Task statement:
Starting with the line that includes "ックスをメインのスマートキーでもリモート開閉できるよう", write out every remaining line of the records below exactly as it appears, leaving out any images.

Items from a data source
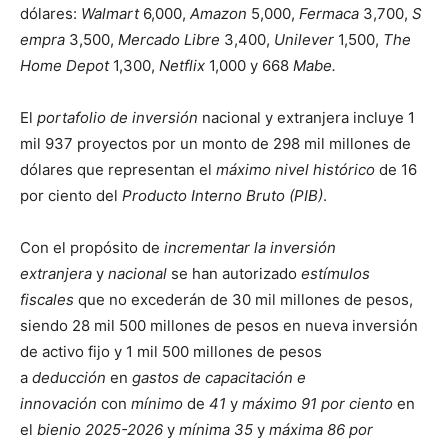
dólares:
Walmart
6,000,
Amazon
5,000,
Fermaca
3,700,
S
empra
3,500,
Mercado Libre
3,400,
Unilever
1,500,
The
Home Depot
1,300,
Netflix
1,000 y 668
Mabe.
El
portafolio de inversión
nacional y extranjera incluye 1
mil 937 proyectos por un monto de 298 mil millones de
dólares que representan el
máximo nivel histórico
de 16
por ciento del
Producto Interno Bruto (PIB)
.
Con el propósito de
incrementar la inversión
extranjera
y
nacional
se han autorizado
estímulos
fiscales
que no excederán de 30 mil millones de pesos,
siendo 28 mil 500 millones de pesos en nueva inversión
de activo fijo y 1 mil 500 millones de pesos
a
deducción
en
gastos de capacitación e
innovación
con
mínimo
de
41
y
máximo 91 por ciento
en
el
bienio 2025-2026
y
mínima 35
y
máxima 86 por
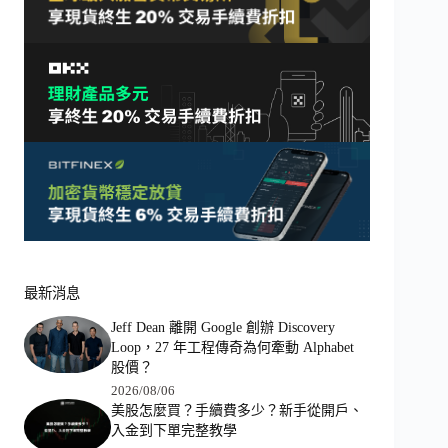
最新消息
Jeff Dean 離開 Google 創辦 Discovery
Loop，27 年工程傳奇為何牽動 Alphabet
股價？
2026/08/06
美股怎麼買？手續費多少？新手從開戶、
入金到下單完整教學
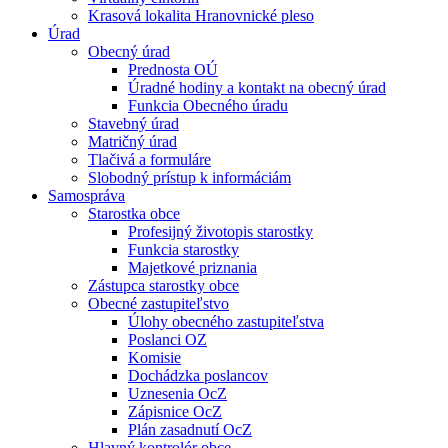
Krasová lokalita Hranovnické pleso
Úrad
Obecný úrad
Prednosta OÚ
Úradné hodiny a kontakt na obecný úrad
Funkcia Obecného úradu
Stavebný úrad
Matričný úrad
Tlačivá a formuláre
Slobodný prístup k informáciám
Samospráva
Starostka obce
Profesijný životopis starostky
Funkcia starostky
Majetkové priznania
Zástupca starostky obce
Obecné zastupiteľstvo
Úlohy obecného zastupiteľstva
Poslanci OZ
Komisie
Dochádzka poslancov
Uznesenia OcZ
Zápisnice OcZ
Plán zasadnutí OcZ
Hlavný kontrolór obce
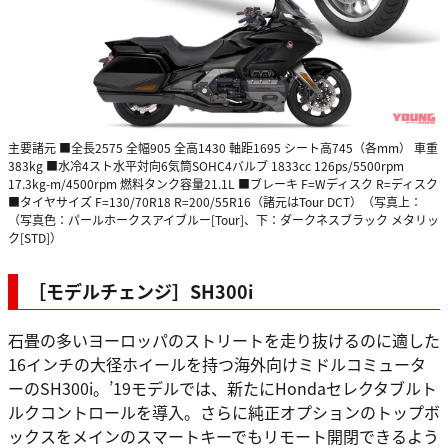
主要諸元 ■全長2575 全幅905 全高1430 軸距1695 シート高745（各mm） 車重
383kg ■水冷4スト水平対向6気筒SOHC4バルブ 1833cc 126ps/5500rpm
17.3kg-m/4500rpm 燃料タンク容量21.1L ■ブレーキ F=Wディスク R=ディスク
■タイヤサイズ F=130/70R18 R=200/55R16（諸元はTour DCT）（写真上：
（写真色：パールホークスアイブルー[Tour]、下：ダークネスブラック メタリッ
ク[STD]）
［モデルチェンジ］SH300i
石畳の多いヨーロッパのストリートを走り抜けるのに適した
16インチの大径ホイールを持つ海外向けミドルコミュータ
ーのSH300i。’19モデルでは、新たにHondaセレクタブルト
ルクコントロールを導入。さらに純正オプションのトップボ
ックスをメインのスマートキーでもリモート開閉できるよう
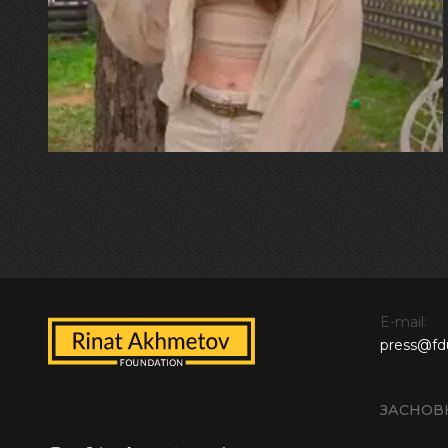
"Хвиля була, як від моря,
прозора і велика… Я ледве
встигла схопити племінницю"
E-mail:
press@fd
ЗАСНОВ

Exercise result:
ックスをメインのスマートキーでもリモート開閉できるよう
"Хвиля була, як від моря,
прозора і велика… Я ледве
встигла схопити племінницю"
E-mail:
press@fd
ЗАСНОВ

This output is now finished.